### 作業指示
下の講演情報のページから、「2023年11月11日(土) 09:30 〜」から「(1. ビジネス・ブレークスルー大学大学院、2. 早稲田大学)」までのすべてを一字も変えずに書き写してください。

### ページ本文
• • • • • • •
国際開発学会第34回全国大会

講演情報

一般口頭発表

オンライン(日本語)

2023年11月11日(土) 09:30 〜 12:00 紀-409 (紀尾井坂ビル409)

座長:高柳 彰夫(フェリス女学院大学) コメンテーター:戸田 隆夫(明治大学)、高橋 基樹(京都大学)

10:00 〜 10:30

[1N02] ASEAN諸国におけるデジタル経済促進分析:課題と戦略

*原 正敏1、*橋 徹2 (1. ビジネス・ブレークスルー大学大学院、2. 早稲田大学)
• • • • • • •
(保存データのエントリ)

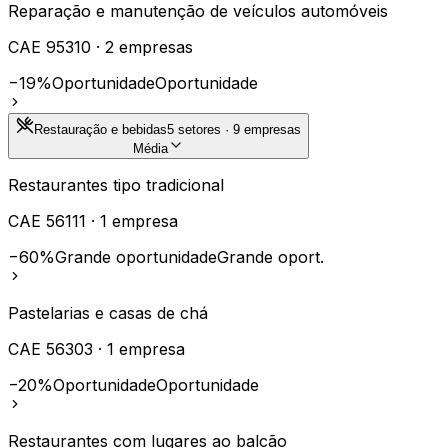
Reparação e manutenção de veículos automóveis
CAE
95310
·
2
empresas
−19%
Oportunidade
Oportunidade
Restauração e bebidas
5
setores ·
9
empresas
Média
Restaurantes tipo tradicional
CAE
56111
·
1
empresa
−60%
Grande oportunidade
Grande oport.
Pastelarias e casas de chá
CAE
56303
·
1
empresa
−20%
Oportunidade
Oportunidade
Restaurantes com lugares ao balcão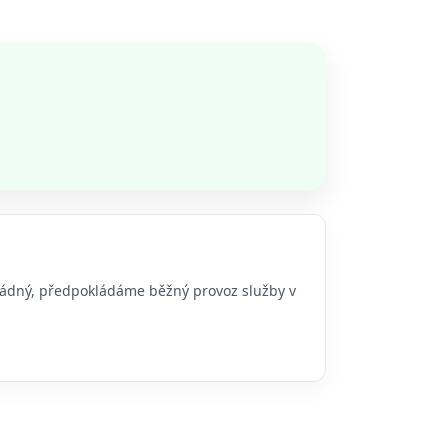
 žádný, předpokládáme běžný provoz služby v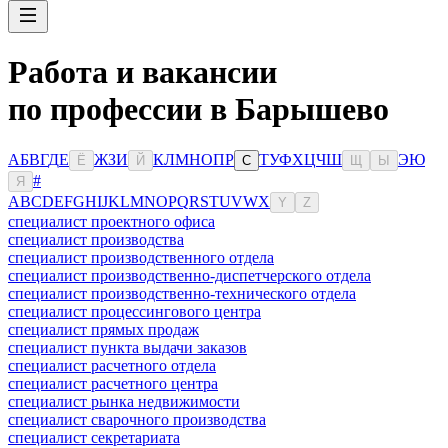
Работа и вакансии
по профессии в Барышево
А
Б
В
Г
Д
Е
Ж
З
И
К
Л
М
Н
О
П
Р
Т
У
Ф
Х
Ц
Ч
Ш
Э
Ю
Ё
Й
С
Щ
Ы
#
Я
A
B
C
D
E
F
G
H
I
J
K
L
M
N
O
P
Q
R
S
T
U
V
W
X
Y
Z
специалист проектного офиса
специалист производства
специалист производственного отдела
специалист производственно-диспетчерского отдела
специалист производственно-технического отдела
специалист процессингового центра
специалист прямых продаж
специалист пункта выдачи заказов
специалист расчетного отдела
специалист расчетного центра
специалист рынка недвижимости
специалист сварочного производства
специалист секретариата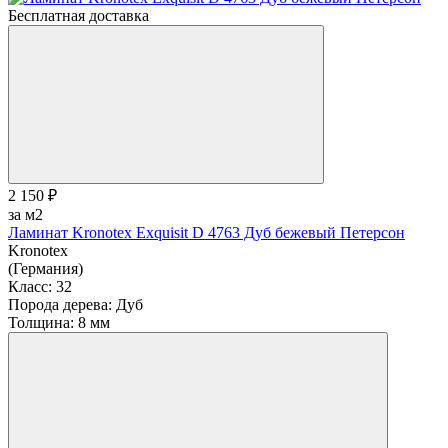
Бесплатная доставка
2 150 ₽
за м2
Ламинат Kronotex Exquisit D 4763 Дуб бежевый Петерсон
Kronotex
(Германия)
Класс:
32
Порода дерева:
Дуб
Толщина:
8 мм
• • • • • • •
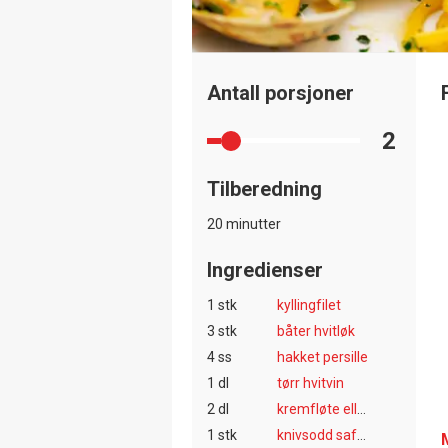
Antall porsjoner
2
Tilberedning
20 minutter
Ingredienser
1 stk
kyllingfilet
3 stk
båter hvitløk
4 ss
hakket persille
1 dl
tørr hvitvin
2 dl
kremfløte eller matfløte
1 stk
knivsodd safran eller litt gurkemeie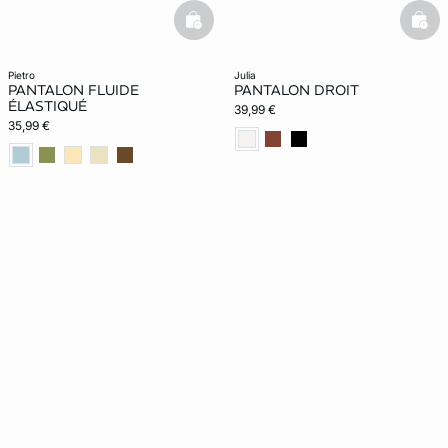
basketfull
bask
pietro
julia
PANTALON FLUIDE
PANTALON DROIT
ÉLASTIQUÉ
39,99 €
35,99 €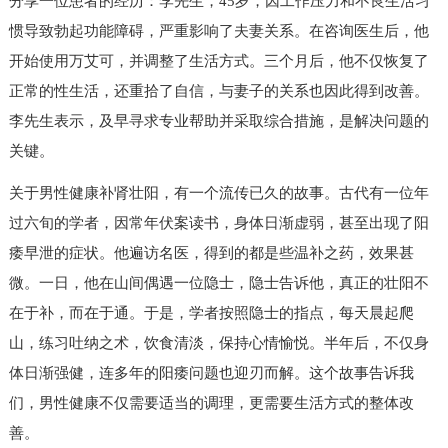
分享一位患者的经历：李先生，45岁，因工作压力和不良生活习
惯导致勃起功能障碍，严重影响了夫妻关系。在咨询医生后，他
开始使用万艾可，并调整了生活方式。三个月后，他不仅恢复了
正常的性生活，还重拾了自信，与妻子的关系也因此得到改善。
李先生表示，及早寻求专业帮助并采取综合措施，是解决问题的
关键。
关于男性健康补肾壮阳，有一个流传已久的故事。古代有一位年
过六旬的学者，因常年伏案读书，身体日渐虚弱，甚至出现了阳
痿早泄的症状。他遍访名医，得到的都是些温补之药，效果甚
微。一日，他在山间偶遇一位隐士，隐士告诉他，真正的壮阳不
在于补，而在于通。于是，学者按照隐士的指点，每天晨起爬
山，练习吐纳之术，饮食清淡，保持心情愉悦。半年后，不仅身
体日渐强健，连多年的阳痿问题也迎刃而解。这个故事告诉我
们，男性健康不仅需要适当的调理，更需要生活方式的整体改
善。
• • • • • • •
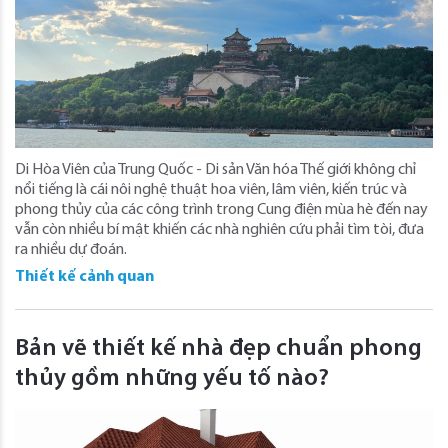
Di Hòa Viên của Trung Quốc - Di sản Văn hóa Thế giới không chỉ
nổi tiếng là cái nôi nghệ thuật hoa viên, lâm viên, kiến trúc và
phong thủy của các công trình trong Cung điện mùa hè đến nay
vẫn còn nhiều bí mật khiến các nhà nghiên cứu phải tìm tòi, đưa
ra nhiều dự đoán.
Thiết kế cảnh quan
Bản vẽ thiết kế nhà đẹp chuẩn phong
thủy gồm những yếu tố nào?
• • • • • • •
### 作業結果
2023年11月11日(土) 09:30 〜 12:00 紀-409 (紀尾井坂ビル409)

座長:高柳 彰夫(フェリス女学院大学) コメンテーター:戸田 隆夫(明治大学)、高橋 基樹(京都大学)

10:00 〜 10:30

[1N02] ASEAN諸国におけるデジタル経済促進分析:課題と戦略

*原 正敏1、*橋 徹2 (1. ビジネス・ブレークスルー大学大学院、2. 早稲田大学)